• [EXERCISE MATERIAL]:
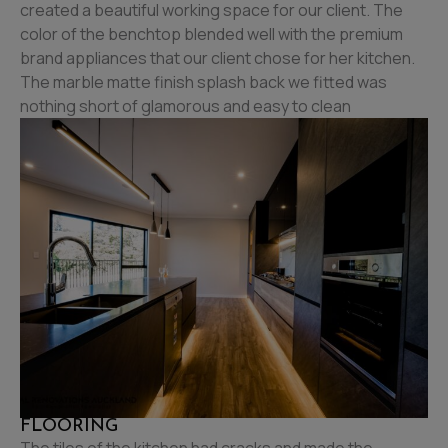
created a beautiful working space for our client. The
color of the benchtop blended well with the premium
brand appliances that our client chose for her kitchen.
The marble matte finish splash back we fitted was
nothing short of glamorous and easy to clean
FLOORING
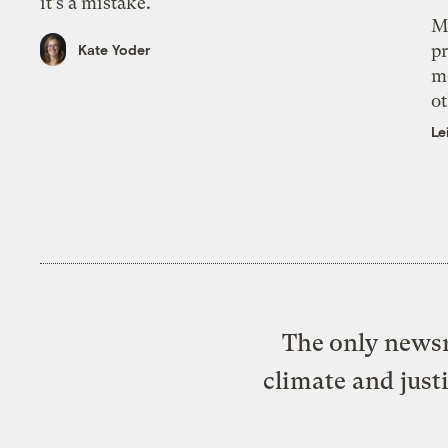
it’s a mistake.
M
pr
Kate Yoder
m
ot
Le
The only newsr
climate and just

• [WHAT IS REQUIRED]: Your response must reproduce every line of the data exactly, with images omitted.

• [SOLVED PROBLEM]:
created a beautiful working space for our client. The
color of the benchtop blended well with the premium
brand appliances that our client chose for her kitchen.
The marble matte finish splash back we fitted was
nothing short of glamorous and easy to clean
FLOORING
it’s a mistake.
M
pr
Kate Yoder
m
ot
Le
The only newsr
climate and just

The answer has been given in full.